Tensor.cpu() copy tensor to cpu too slow on P100

I face a problem about copy tensor to cpu.
I test same step on V100 and P100 card. Same environment.

On V100 card machine, the .cpu() step only cost less than 0.01s.
But on P100 card machine, this single step cost 5 second at most(based on the length of tensor, one dimesion length about 10,0000)

Is that only about the GPU? I use CUDA 9 and pytorch 1.0.0.

How are you testing?
Moving to CPU is going to potentially require synchronization as most GPU operations are asynchronous. So it depends on whether the GPU result is actually there and the time will often be due to other operations that aren’t yet completed.
It’s also likely to depend a fair bit on bus latency which will depend on connection method and also other load on the system. Are they both NVLink or both PCIe? Performance will likely differ a lot between the two.

In general though you want to avoid waiting on CPU transfers. Not actually accessing the CPU tensor immediately I think generally results in not synchronising when you call .cpu() (though would love clarification here), or you can explicitly do an asynchronous transfer to CPU (a search will find details, but think the basics are to pin your destination host memory and use dest.copy_(src, non-blocking=True). Though I think this was only enabled in PyTorch 1.2 due to a previous bug. That issue should also have or link to full code.

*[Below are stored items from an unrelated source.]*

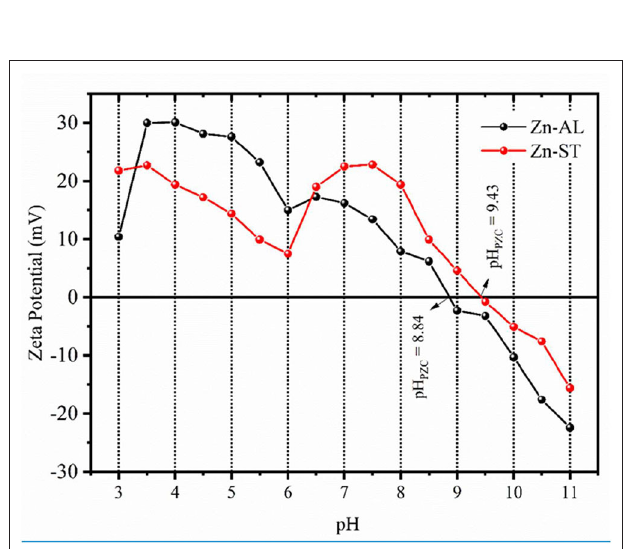
on pH, with percentage of removal > 95% for all evaluated pH, reaching the maximum adsorption at pH of 4 for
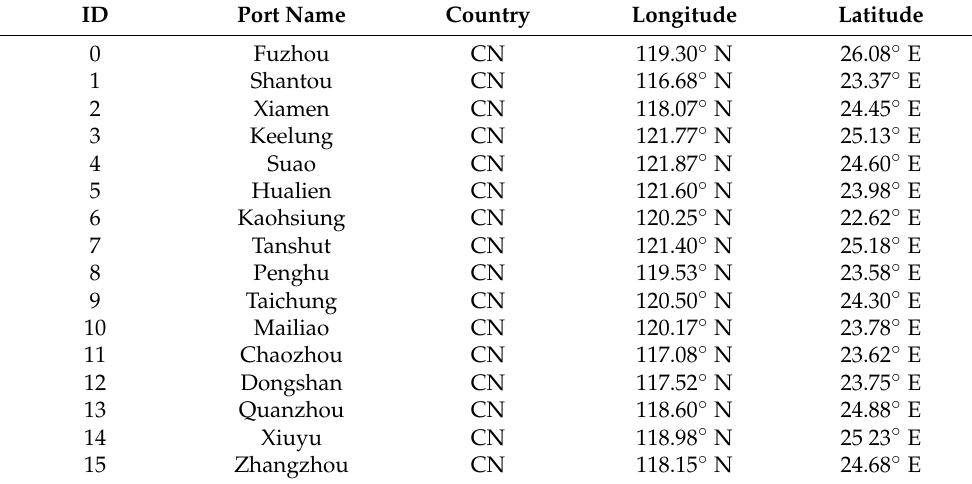
Table 2. Ports in the study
Question: Condense the content of this figure into a single sentence.
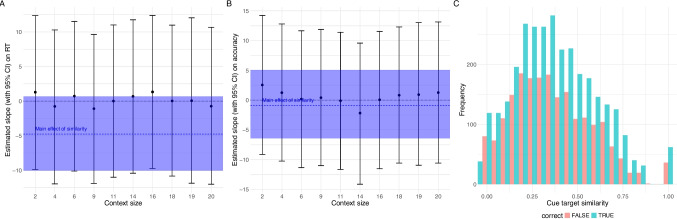
Answer: Effect of cue-target similarity in Experiment 3. A The slopes of the similarity on RTs of the mixed effects regression for the different context sizes. The main effect of similarity and the 95% CI is plotted in blue. B The slopes of the similarity on accuracy of the mixed effects regression for the different context sizes. The main effect of similarity and the 95% CI is plotted in blue. C A histogram of the cue-target similarities of Experiment 3 for all word pairs from the conditions where we manipulated the context size. Shown are only the values for the condition with a context size. All error bars represent the 95% CIs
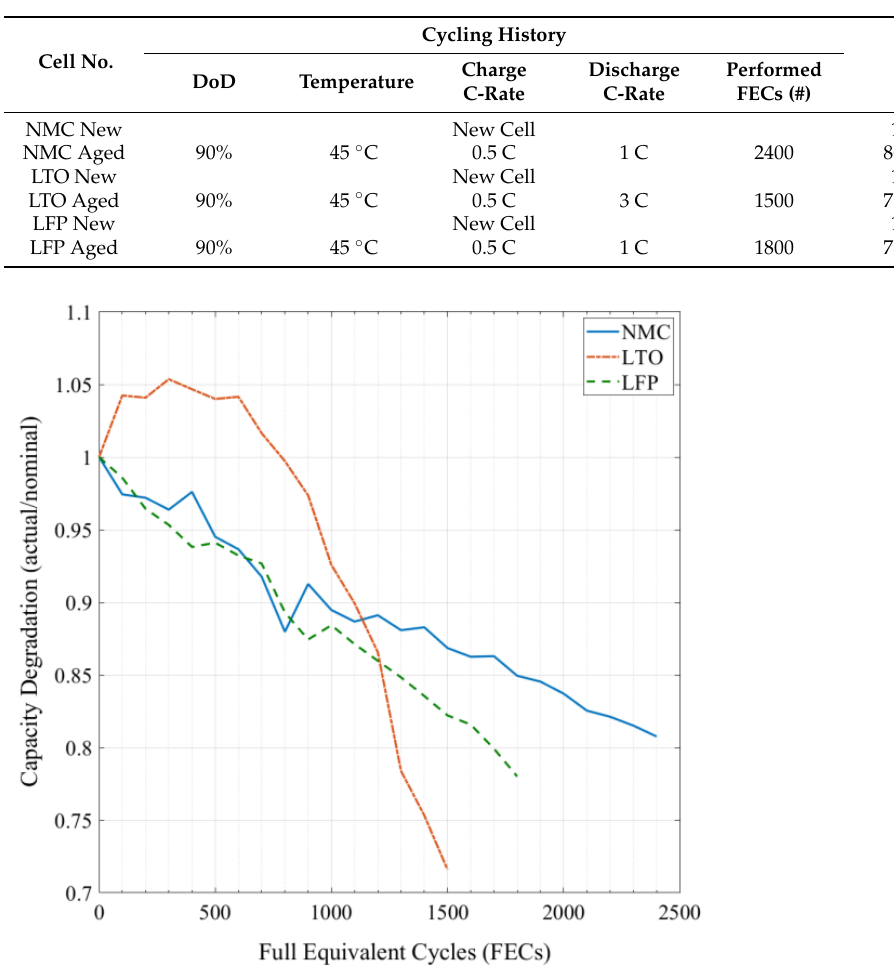
Table 2. Cell aging inventory.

I’ve added the synchhronize(), result didn’t change.
here is the code I test:
image

both are PCIe. I tried use copy_() like:
y = torch.empty(audio.shape[0], device=‘cpu’)
y.copy_(audio, non_blocking=True)
the time is almost same as copy()

That code will likely be partly (perhaps mostly) measuring the time taken to do the actual processing in waveglow.infer which would of course be expected to be faster on the V100. To measure just the copy you should synchronize before the copy, start timing, copy and them sync again before taking the end time. As in:

start = time.time()
torch.cuda.synchronize()
audio = audio.cpu()
torch.cuda.synchronize()
elapsed = time.time() - start

Or you can use CUDA events to do the timing. Here you’d do:

start = torch.cuda.Event(enable_timing=True)
end = torch.cuda.Event(enable_timing=True)
start.record()
audio = audio.cpu()
end.record()
torch.cuda.synchronize()
elapsed = start.elapsed_time(end)

The synchronize here is needed to retrieve the time, it is not actually related to timing and can be done at a later point. So you don’t have to slow down the processing with synchronize by collecting timing.

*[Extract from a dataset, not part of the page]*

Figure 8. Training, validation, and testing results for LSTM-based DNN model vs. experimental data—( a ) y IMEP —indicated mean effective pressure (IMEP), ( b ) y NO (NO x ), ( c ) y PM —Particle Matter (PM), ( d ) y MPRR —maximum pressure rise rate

Oh, I forgot to note that asynchronous copies can only happen on a non-default stream, they won’t work on the default stream 0. By default all work in PyTorch occurs on the stream 0 so asynchronous copies won’t happen. If you use a non-default stream you also need to synchronize it to the default stream yourself, by, for example recording an event on the default stream after issuing the work (i.e. calling the appropriate tensor methods, remembering they are asynchronous so work is not completed immediately), and then having the non-default stream wait on that event before copying. I won’t give an example as you need to understand the issues around synchronisation before applying this. There are examples of at least the PyTorch specific parts of this, though they generally assume some familiarity with CUDA programming.
I believe you also need to pin the CPU memory you are copying to, either by calling pin_memory on an existing tensor, or by passing pin_memory when creating the tensor (though I’m not sure all methods of creation support this parameter).
And, as noted asynchronous copies from GPU to CPU are only fixed in PyTorch 1.2 so unless you have upgraded they won’t work.
I can confirm that if properly implemented they can help, I reduced the impact of some work in a forward hook (so slowing down the training loop) by taking care of all the above issues (non-default stream/pin-memory/synchronise streams/PyTorch 1.2). But they won’t always help. If you go on to access items in the CPU tensor immediately after the copy then it will force synchronisation and performance won’t increase. But I think just issuing PyTorch operations on the CPU tensor is fine as they are asynchronous (again happy to be corrected by someone more knowledgeable here).